For Beginners: This creates a QLoRA adapter that wraps your existing layer.

Parameters explained:

  • baseLayer: The layer you want to compress and adapt (e.g., a Dense layer)
  • rank: How many parameters for the LoRA adapter (lower = more efficient)
  • alpha: How strong the LoRA corrections are
  • quantizationType: NF4 (recommended) or INT4 (simpler but less accurate)
  • useDoubleQuantization: true (recommended) saves extra 3-5% memory
  • quantizationBlockSize: 64 (recommended) balances accuracy and memory
  • freezeBaseLayer: true (recommended) - only train the LoRA adapter, not the base weights

After construction, the base layer's weights are immediately compressed to 4-bit, freeing up 75% of the memory they were using!

Exceptions

ArgumentNullException

Thrown when baseLayer is null.

ArgumentException

Thrown when the base layer doesn't have 1D input/output shapes or when block size is invalid.

Properties

BlockSize

Gets the quantization block size.

public int BlockSize { get; }

Property Value

int

Quantization

Gets the quantization type used for base layer weights.

public QLoRAAdapter<T>.QuantizationType Quantization { get; }

Property Value

QLoRAAdapter<T>.QuantizationType

UsesDoubleQuantization

Gets whether double quantization is enabled.

public bool UsesDoubleQuantization { get; }

Property Value

bool

Methods

Backward(Tensor<T>)

Performs the backward pass through both layers (only updates LoRA if base is frozen).

public override Tensor<T> Backward(Tensor<T> outputGradient)

Parameters

outputGradient Tensor<T>

Gradient flowing back from the next layer.

Returns

Tensor<T>

Gradient to pass to the previous layer.

Remarks

For QLoRA, the base layer is typically frozen (only LoRA is trained). The backward pass: 1. Computes gradients for LoRA layer (always) 2. Skips base layer gradient computation (if frozen) 3. Propagates input gradients back

For Beginners: This is where learning happens, but only for the LoRA adapter! Since the base layer is compressed and frozen, we only update the small LoRA matrices. This is what makes QLoRA so efficient - we're only training a tiny fraction of parameters.

Forward(Tensor<T>)

Performs the forward pass through both quantized base and LoRA layers.

public override Tensor<T> Forward(Tensor<T> input)

Parameters

input Tensor<T>

Input tensor.

Returns

Tensor<T>

Sum of dequantized base layer output and LoRA output.

Remarks

The forward pass: 1. Dequantizes base layer weights (if not already cached) 2. Computes base layer output with dequantized weights 3. Computes LoRA layer output (full precision) 4. Returns sum of both outputs

For Beginners: This is where we use the compressed model for prediction. The steps are: 1. Decompress the base weights from 4-bit to full precision 2. Run the input through the decompressed base layer 3. Run the input through the LoRA adapter (always full precision) 4. Add the results together

The decompression happens automatically - from the outside, it looks like a normal layer!

MergeToOriginalLayer()

Merges the LoRA adaptation into the base layer and returns a quantized merged layer.

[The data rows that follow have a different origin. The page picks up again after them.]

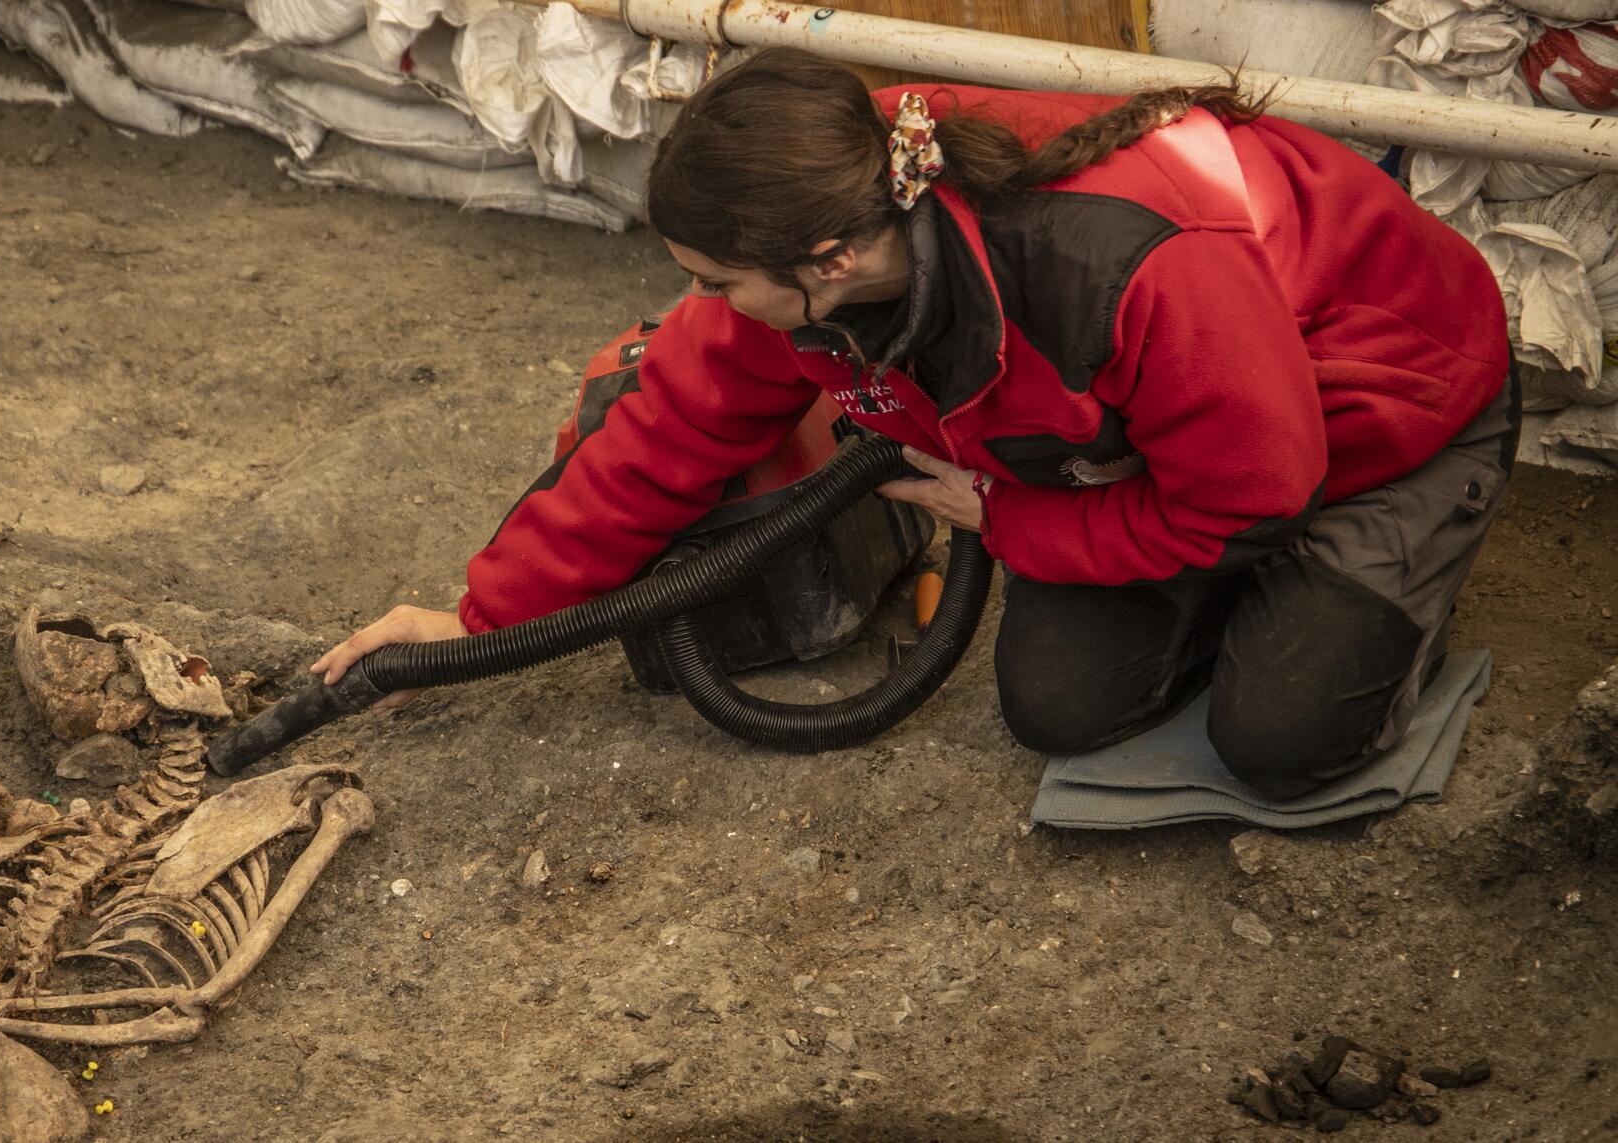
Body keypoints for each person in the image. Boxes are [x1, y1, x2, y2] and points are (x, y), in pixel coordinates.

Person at [311, 48, 1516, 800]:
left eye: (720, 281)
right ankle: (1223, 583)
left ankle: (1394, 570)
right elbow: (667, 426)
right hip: (1151, 448)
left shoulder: (1128, 265)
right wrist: (470, 622)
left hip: (1373, 428)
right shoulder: (844, 186)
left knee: (1284, 741)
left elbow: (1252, 492)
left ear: (827, 261)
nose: (707, 304)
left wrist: (1011, 518)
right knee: (1060, 713)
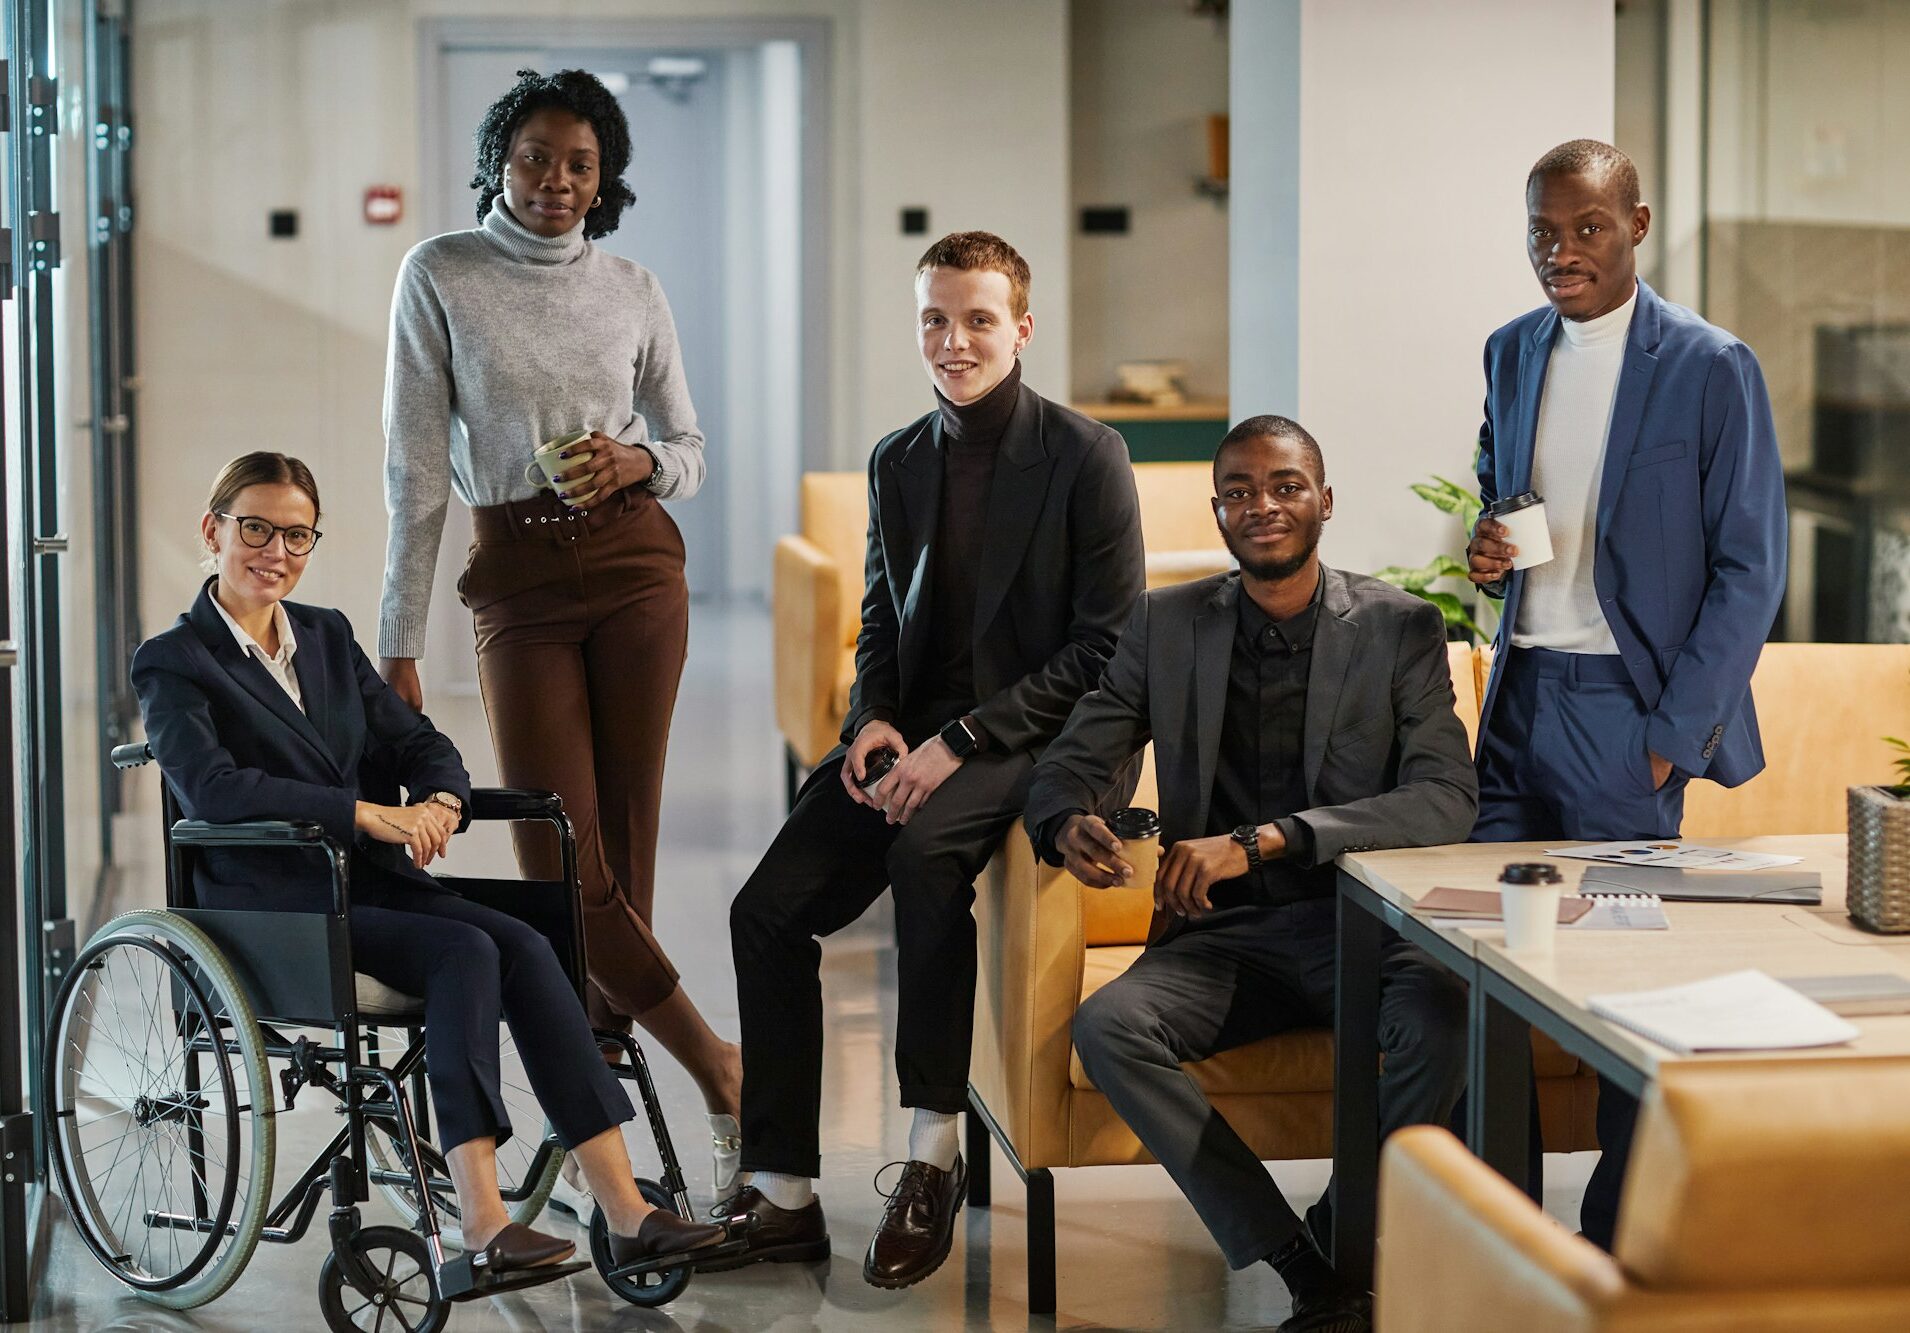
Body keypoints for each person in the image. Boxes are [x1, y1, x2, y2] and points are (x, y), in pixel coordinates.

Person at [131, 453, 724, 1287]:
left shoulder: (328, 636)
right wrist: (367, 814)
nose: (275, 550)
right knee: (466, 952)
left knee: (525, 941)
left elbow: (418, 742)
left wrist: (441, 798)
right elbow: (215, 789)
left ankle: (624, 1210)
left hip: (369, 889)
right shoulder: (173, 660)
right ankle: (483, 1221)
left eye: (296, 534)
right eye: (255, 527)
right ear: (214, 530)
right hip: (276, 906)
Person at [717, 232, 1146, 1289]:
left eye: (976, 320)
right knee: (763, 909)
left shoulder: (1086, 454)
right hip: (917, 736)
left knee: (923, 859)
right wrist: (871, 718)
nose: (952, 341)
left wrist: (957, 741)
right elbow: (877, 620)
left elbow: (1106, 647)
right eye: (933, 319)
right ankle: (780, 1190)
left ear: (1021, 330)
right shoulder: (897, 459)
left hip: (1047, 735)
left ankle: (930, 1154)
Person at [375, 68, 741, 1212]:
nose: (556, 182)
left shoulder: (632, 285)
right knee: (562, 854)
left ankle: (605, 1168)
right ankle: (719, 1064)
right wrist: (401, 636)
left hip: (638, 567)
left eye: (580, 164)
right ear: (499, 160)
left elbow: (687, 442)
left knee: (619, 858)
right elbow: (416, 471)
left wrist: (641, 463)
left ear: (605, 179)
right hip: (517, 581)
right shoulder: (439, 271)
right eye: (536, 156)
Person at [1026, 418, 1477, 1333]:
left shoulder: (1399, 627)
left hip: (1359, 927)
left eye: (1283, 485)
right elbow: (1078, 751)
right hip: (1220, 941)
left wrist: (1269, 839)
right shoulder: (1166, 622)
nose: (1260, 506)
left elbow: (1445, 798)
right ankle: (1297, 1258)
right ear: (1219, 508)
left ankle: (1342, 1233)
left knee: (1444, 1012)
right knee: (1110, 1026)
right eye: (1238, 490)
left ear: (1324, 500)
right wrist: (1067, 817)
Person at [1466, 139, 1786, 1248]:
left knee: (1620, 981)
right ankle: (1494, 1231)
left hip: (1625, 716)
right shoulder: (1510, 349)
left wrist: (1667, 739)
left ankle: (1610, 1245)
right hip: (1517, 699)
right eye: (1541, 231)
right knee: (1483, 967)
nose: (1560, 252)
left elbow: (1750, 567)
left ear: (1635, 227)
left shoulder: (1709, 365)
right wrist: (1490, 543)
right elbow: (1498, 475)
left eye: (1585, 228)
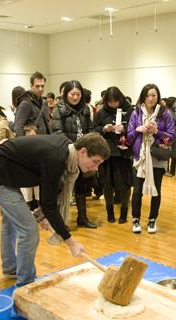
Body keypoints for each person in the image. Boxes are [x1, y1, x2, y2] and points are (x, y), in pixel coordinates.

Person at [0, 132, 109, 286]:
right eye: (95, 161)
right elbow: (49, 205)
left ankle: (10, 268)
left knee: (12, 223)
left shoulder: (66, 151)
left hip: (5, 171)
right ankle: (26, 284)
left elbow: (50, 189)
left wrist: (45, 215)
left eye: (99, 164)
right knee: (29, 230)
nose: (95, 167)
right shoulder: (56, 158)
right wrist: (71, 242)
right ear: (82, 152)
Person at [127, 83, 175, 233]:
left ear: (158, 97)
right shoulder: (136, 113)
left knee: (156, 191)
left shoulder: (165, 113)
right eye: (147, 95)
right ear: (143, 96)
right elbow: (128, 137)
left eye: (153, 95)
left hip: (157, 157)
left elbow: (172, 137)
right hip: (140, 158)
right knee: (137, 192)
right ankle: (136, 220)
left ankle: (152, 220)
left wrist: (157, 132)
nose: (150, 98)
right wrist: (137, 130)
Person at [52, 80, 97, 228]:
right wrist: (73, 149)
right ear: (66, 94)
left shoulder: (86, 109)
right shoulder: (59, 109)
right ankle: (61, 221)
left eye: (78, 94)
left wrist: (88, 147)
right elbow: (58, 132)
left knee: (82, 187)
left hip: (83, 155)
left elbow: (90, 129)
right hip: (66, 153)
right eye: (72, 94)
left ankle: (82, 217)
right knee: (64, 188)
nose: (75, 97)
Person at [92, 86, 134, 224]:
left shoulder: (130, 111)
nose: (113, 104)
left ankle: (124, 211)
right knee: (107, 184)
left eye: (115, 101)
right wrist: (104, 129)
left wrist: (125, 129)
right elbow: (93, 129)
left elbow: (136, 129)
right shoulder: (102, 113)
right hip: (106, 154)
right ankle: (109, 210)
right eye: (110, 102)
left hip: (124, 154)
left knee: (124, 184)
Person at [14, 71, 51, 136]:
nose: (40, 89)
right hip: (31, 142)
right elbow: (18, 128)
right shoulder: (25, 103)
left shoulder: (44, 103)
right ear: (31, 86)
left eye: (42, 86)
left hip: (44, 141)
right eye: (37, 86)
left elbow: (46, 125)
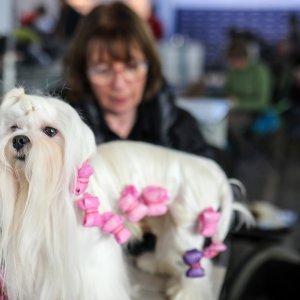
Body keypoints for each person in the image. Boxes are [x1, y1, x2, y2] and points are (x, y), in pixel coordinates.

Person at [61, 1, 232, 254]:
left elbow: (218, 197)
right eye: (103, 69)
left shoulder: (177, 124)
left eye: (132, 66)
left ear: (150, 65)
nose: (120, 84)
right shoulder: (62, 132)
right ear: (82, 72)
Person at [223, 40, 272, 133]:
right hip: (233, 111)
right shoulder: (231, 71)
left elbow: (263, 102)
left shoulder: (259, 71)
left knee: (224, 124)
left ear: (243, 58)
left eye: (234, 60)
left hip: (254, 113)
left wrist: (238, 103)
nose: (232, 64)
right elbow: (227, 93)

public override ILayer<T> MergeToOriginalLayer()

Returns

ILayer<T>

A new DenseLayer with LoRA weights merged and quantized.

Remarks

This method: 1. Dequantizes the base weights 2. Computes the LoRA weight contribution 3. Merges them together 4. Creates a new layer with merged weights 5. Optionally re-quantizes for deployment

For Beginners: This "bakes in" your LoRA training into a single compressed layer. After training, you can: 1. Decompress the base weights 2. Add the LoRA corrections 3. Create a new layer with the improved weights 4. Optionally compress it again for deployment

The result is a single layer that includes all the improvements from training, ready to use in production!

Exceptions

InvalidOperationException

Thrown when the base layer type is not DenseLayer or FullyConnectedLayer.

ResetState()

Resets the internal state of the adapter.

public override void ResetState()

Remarks

Clears cached dequantized weights and resets both base and LoRA layers.

For Beginners: This clears the adapter's memory, including any cached decompressed weights. Useful when starting a new batch or switching tasks.